● 활동: 아래의 줄을 모두 번호 목록으로 옮겨 적으세요. 빈 줄은 빼세요.

● 제공 자료:
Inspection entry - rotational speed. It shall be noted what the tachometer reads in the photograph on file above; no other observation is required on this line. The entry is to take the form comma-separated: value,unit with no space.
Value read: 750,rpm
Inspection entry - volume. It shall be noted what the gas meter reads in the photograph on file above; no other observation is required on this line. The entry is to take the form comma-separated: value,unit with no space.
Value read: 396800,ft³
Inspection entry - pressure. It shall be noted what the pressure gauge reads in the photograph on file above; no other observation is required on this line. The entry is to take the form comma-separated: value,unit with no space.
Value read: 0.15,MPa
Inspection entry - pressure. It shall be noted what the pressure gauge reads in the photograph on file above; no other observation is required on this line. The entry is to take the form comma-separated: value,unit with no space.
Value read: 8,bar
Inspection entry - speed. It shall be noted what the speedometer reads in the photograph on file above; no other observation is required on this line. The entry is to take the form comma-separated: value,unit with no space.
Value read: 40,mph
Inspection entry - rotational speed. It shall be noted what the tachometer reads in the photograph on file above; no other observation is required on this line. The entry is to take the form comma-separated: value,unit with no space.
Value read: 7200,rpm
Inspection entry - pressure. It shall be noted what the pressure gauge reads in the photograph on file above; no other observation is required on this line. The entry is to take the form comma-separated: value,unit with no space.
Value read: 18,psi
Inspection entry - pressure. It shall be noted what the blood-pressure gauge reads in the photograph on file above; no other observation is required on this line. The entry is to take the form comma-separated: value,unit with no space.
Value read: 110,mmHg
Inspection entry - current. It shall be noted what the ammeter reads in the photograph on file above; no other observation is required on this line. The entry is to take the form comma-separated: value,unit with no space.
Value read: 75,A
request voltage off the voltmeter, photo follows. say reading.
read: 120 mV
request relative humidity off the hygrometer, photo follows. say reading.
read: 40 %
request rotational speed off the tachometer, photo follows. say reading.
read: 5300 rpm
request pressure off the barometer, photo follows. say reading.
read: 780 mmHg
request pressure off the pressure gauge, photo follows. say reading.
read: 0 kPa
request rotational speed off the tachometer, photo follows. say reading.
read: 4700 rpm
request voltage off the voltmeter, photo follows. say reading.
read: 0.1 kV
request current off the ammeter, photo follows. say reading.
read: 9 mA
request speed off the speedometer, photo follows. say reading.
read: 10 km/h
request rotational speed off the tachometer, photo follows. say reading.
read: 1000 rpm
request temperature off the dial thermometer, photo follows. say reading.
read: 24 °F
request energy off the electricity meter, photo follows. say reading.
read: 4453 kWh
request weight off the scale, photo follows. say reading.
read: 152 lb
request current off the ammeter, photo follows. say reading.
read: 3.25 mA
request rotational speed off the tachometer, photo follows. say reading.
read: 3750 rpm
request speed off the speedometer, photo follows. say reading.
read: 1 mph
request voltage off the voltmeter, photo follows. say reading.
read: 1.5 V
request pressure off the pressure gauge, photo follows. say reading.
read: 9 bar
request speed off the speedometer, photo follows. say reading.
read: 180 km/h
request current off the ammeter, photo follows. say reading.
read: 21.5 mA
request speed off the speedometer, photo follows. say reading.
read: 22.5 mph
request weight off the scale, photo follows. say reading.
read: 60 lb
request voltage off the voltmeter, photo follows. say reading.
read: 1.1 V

● 정답 풀이:
1. Inspection entry - rotational speed. It shall be noted what the tachometer reads in the photograph on file above; no other observation is required on this line. The entry is to take the form comma-separated: value,unit with no space.
2. Value read: 750,rpm
3. Inspection entry - volume. It shall be noted what the gas meter reads in the photograph on file above; no other observation is required on this line. The entry is to take the form comma-separated: value,unit with no space.
4. Value read: 396800,ft³
5. Inspection entry - pressure. It shall be noted what the pressure gauge reads in the photograph on file above; no other observation is required on this line. The entry is to take the form comma-separated: value,unit with no space.
6. Value read: 0.15,MPa
7. Inspection entry - pressure. It shall be noted what the pressure gauge reads in the photograph on file above; no other observation is required on this line. The entry is to take the form comma-separated: value,unit with no space.
8. Value read: 8,bar
9. Inspection entry - speed. It shall be noted what the speedometer reads in the photograph on file above; no other observation is required on this line. The entry is to take the form comma-separated: value,unit with no space.
10. Value read: 40,mph
11. Inspection entry - rotational speed. It shall be noted what the tachometer reads in the photograph on file above; no other observation is required on this line. The entry is to take the form comma-separated: value,unit with no space.
12. Value read: 7200,rpm
13. Inspection entry - pressure. It shall be noted what the pressure gauge reads in the photograph on file above; no other observation is required on this line. The entry is to take the form comma-separated: value,unit with no space.
14. Value read: 18,psi
15. Inspection entry - pressure. It shall be noted what the blood-pressure gauge reads in the photograph on file above; no other observation is required on this line. The entry is to take the form comma-separated: value,unit with no space.
16. Value read: 110,mmHg
17. Inspection entry - current. It shall be noted what the ammeter reads in the photograph on file above; no other observation is required on this line. The entry is to take the form comma-separated: value,unit with no space.
18. Value read: 75,A
19. request voltage off the voltmeter, photo follows. say reading.
20. read: 120 mV
21. request relative humidity off the hygrometer, photo follows. say reading.
22. read: 40 %
23. request rotational speed off the tachometer, photo follows. say reading.
24. read: 5300 rpm
25. request pressure off the barometer, photo follows. say reading.
26. read: 780 mmHg
27. request pressure off the pressure gauge, photo follows. say reading.
28. read: 0 kPa
29. request rotational speed off the tachometer, photo follows. say reading.
30. read: 4700 rpm
31. request voltage off the voltmeter, photo follows. say reading.
32. read: 0.1 kV
33. request current off the ammeter, photo follows. say reading.
34. read: 9 mA
35. request speed off the speedometer, photo follows. say reading.
36. read: 10 km/h
37. request rotational speed off the tachometer, photo follows. say reading.
38. read: 1000 rpm
39. request temperature off the dial thermometer, photo follows. say reading.
40. read: 24 °F
41. request energy off the electricity meter, photo follows. say reading.
42. read: 4453 kWh
43. request weight off the scale, photo follows. say reading.
44. read: 152 lb
45. request current off the ammeter, photo follows. say reading.
46. read: 3.25 mA
47. request rotational speed off the tachometer, photo follows. say reading.
48. read: 3750 rpm
49. request speed off the speedometer, photo follows. say reading.
50. read: 1 mph
51. request voltage off the voltmeter, photo follows. say reading.
52. read: 1.5 V
53. request pressure off the pressure gauge, photo follows. say reading.
54. read: 9 bar
55. request speed off the speedometer, photo follows. say reading.
56. read: 180 km/h
57. request current off the ammeter, photo follows. say reading.
58. read: 21.5 mA
59. request speed off the speedometer, photo follows. say reading.
60. read: 22.5 mph
61. request weight off the scale, photo follows. say reading.
62. read: 60 lb
63. request voltage off the voltmeter, photo follows. say reading.
64. read: 1.1 V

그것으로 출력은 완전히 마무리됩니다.